What is expected: The entries must be set down again word for word; no pictures belong in the copy.

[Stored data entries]
★ ★ ★
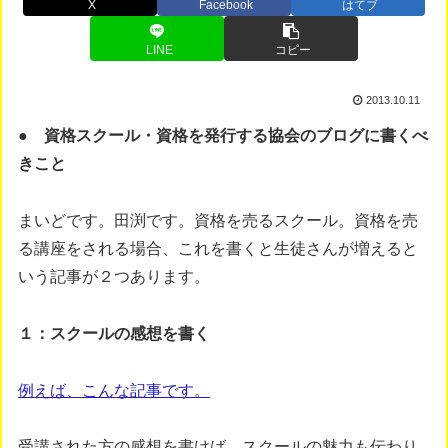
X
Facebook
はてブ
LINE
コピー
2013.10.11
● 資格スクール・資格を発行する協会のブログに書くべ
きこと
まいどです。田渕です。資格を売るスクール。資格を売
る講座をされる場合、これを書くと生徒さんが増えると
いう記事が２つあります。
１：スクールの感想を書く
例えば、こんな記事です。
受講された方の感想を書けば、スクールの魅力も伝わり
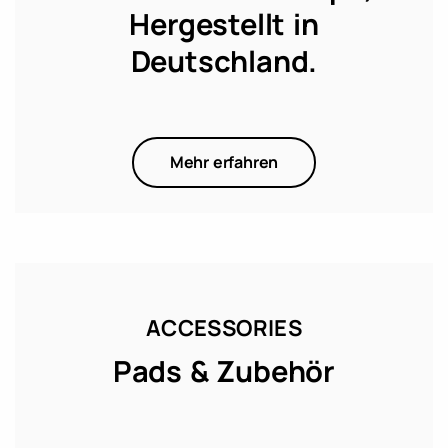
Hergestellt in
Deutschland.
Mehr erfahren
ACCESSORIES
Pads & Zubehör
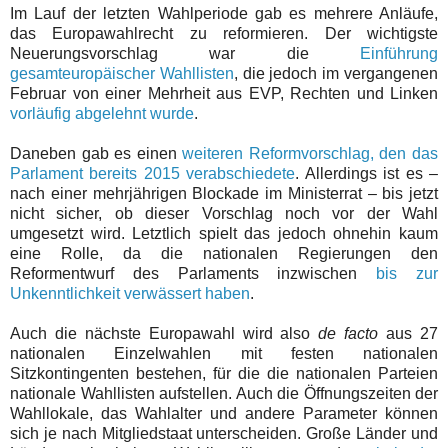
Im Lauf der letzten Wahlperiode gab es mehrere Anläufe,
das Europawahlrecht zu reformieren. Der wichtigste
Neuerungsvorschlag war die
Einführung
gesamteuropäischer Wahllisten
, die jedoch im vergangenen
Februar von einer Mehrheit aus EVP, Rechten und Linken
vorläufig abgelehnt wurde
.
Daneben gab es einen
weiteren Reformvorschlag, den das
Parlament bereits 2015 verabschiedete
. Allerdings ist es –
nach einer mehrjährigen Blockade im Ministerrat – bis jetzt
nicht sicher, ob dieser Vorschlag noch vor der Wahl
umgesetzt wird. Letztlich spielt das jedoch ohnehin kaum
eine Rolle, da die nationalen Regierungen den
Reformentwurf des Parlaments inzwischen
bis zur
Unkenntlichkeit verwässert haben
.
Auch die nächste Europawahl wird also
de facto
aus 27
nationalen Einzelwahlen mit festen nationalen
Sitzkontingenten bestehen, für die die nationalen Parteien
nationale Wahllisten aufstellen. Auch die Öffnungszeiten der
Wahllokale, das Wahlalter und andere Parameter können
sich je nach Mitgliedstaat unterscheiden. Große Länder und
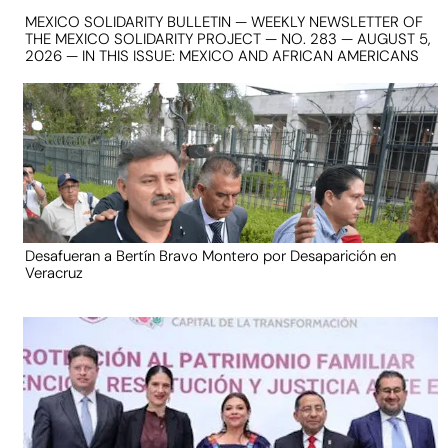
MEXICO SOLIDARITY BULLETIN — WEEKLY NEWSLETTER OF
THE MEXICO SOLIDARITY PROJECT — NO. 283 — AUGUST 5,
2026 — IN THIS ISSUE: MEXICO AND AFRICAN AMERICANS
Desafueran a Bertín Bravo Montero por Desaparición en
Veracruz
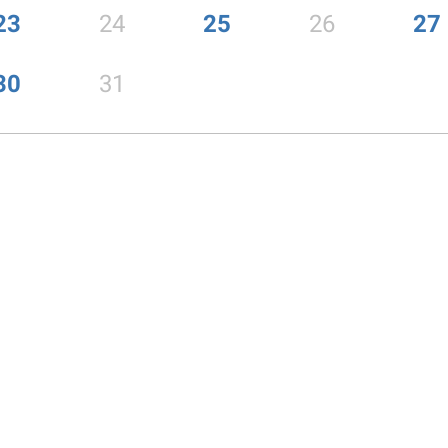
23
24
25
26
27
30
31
★ ★ ★
Response to this task:
X
Facebook
はてブ
LINE
コピー
2013.10.11
● 資格スクール・資格を発行する協会のブログに書くべ
きこと
まいどです。田渕です。資格を売るスクール。資格を売
る講座をされる場合、これを書くと生徒さんが増えると
いう記事が２つあります。
１：スクールの感想を書く
例えば、こんな記事です。
受講された方の感想を書けば、スクールの魅力も伝わり
Hergestellt in
Deutschland.
Mehr erfahren
ACCESSORIES
Pads & Zubehör
Im Lauf der letzten Wahlperiode gab es mehrere Anläufe,
das Europawahlrecht zu reformieren. Der wichtigste
Neuerungsvorschlag war die
Einführung
gesamteuropäischer Wahllisten
, die jedoch im vergangenen
Februar von einer Mehrheit aus EVP, Rechten und Linken
vorläufig abgelehnt wurde
.
Daneben gab es einen
weiteren Reformvorschlag, den das
Parlament bereits 2015 verabschiedete
. Allerdings ist es –
nach einer mehrjährigen Blockade im Ministerrat – bis jetzt
nicht sicher, ob dieser Vorschlag noch vor der Wahl
umgesetzt wird. Letztlich spielt das jedoch ohnehin kaum
eine Rolle, da die nationalen Regierungen den
Reformentwurf des Parlaments inzwischen
bis zur
Unkenntlichkeit verwässert haben
.
Auch die nächste Europawahl wird also
de facto
aus 27
nationalen Einzelwahlen mit festen nationalen
Sitzkontingenten bestehen, für die die nationalen Parteien
nationale Wahllisten aufstellen. Auch die Öffnungszeiten der
Wahllokale, das Wahlalter und andere Parameter können
sich je nach Mitgliedstaat unterscheiden. Große Länder und
MEXICO SOLIDARITY BULLETIN — WEEKLY NEWSLETTER OF
THE MEXICO SOLIDARITY PROJECT — NO. 283 — AUGUST 5,
2026 — IN THIS ISSUE: MEXICO AND AFRICAN AMERICANS
Desafueran a Bertín Bravo Montero por Desaparición en
Veracruz
23
24
25
26
27
30
31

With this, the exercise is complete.